En la brisa de la tarde, el sonido de la batalla se había convertido en un tenue murmullo. Alzó la cabeza a duras penas y contempló la envolvente tiniebla que se abría ante él con ojos entornados, sin color, como el pálido acero. El viento rozaba su enjuto rostro cosido de cicatrices con un aliento de completa soledad y desolación. Soplaba límpido a través de millas y millas de desolación, pues ningún olor humano, de humo, de granjas o de cultivos lo viciaba. Las ventanas nasales de Smith se estremecieron ante aquel aroma de inhumanidad. Vio la grisura extenderse ante él. Unos arbustos bajos, unos pocos árboles raquíticos y unas aguas salobres en pozos profundos y silenciosos salpicaban el lugar a grandes intervalos. Se descubrió a sí mismo a la escucha…
Antaño, en eras muy lejanas, como los cuchicheos alrededor de los fuegos de campamento le habían contado, se levantó allí una ciudad olvidada. Quién, o qué, moraba en ella era algo que nadie sabía. Aquella gran ciudad se extendía sobre millas de territorio y era suficientemente rica y poderosa para suscitar enemistades, pues un poderoso enemigo acabó por salir de las Tierras Bajas y, en una serie de tremendas batallas, la arrasó hasta los cimientos.
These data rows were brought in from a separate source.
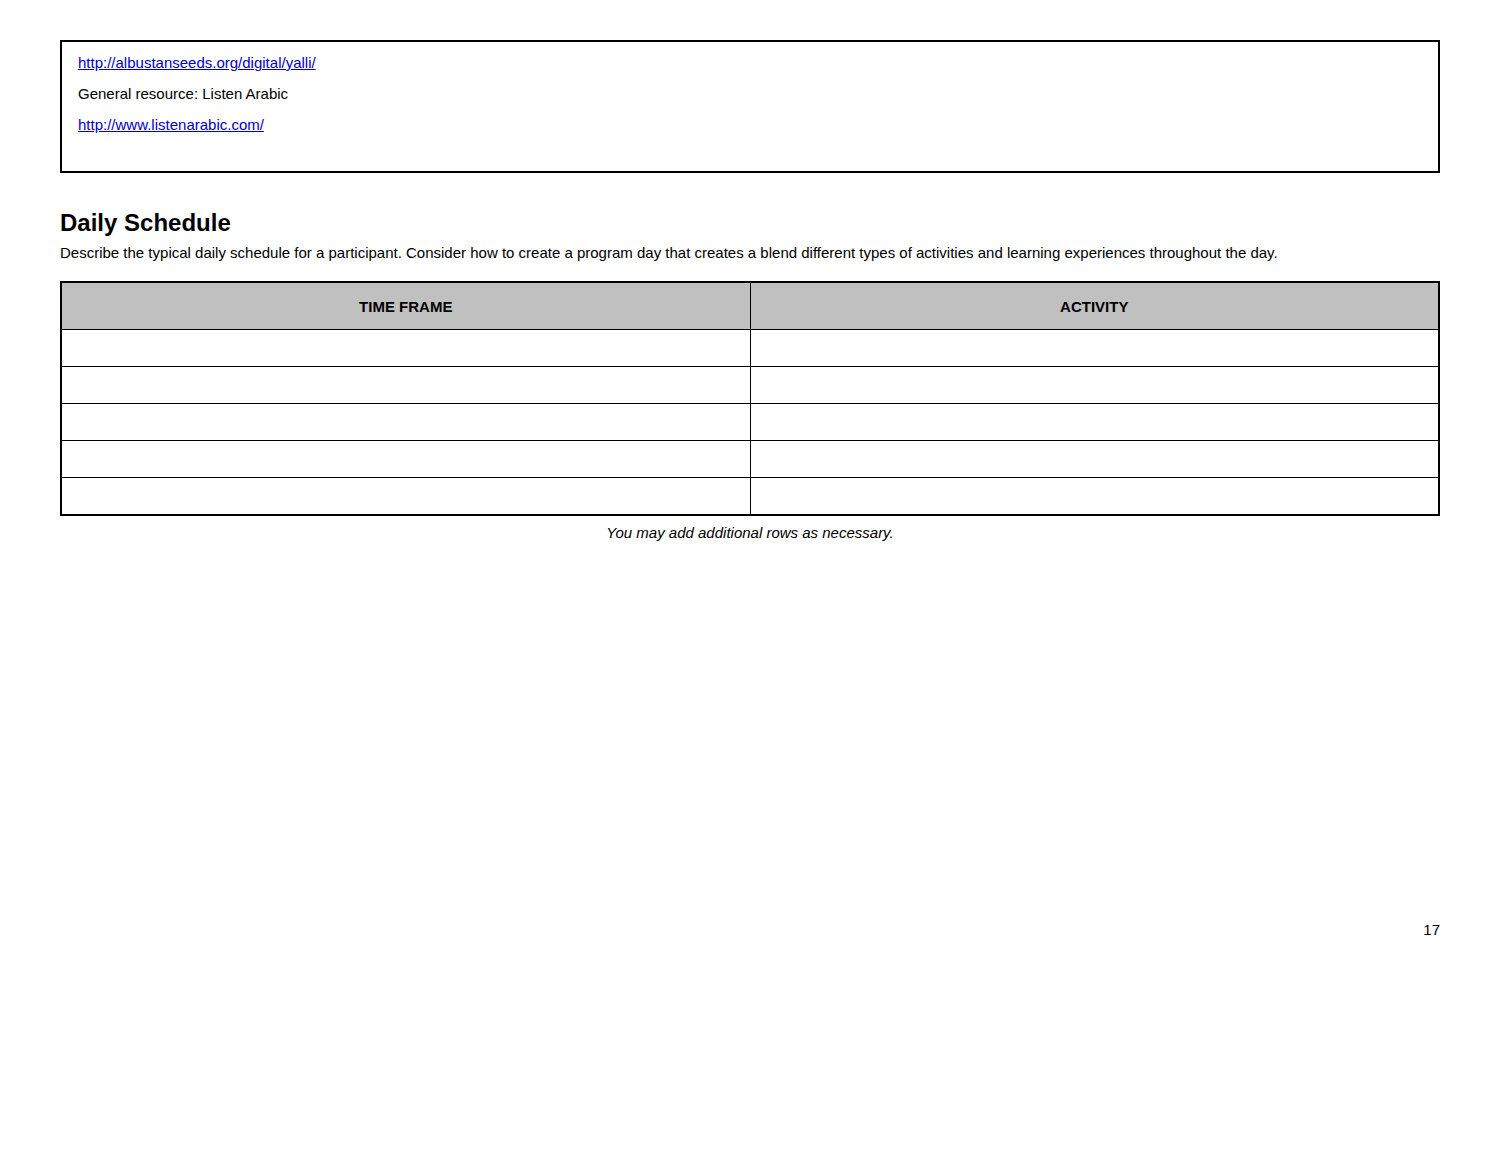http://albustanseeds.org/digital/yalli/
General resource: Listen Arabic
http://www.listenarabic.com/
Daily Schedule
Describe the typical daily schedule for a participant. Consider how to create a program day that creates a blend different types of activities and learning experiences throughout the day.
| TIME FRAME | ACTIVITY |
| --- | --- |
You may add additional rows as necessary.
17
El agravio que recibiera de los moradores de la ciudad fue algo que nunca nadie conoció, pero debió de ser espantoso, pues cuando la última torre se desplomó y la última piedra fue arrancada de sus cimientos, sembró el lugar de sal para que durante generaciones ningún ser vivo pudiera crecer en millas de desolación. Y no contento con esto, lanzó una maldición sobre la tierra donde se asentaba la ciudad. De suerte que, incluso hoy, el hombre evita el lugar sin comprender por qué.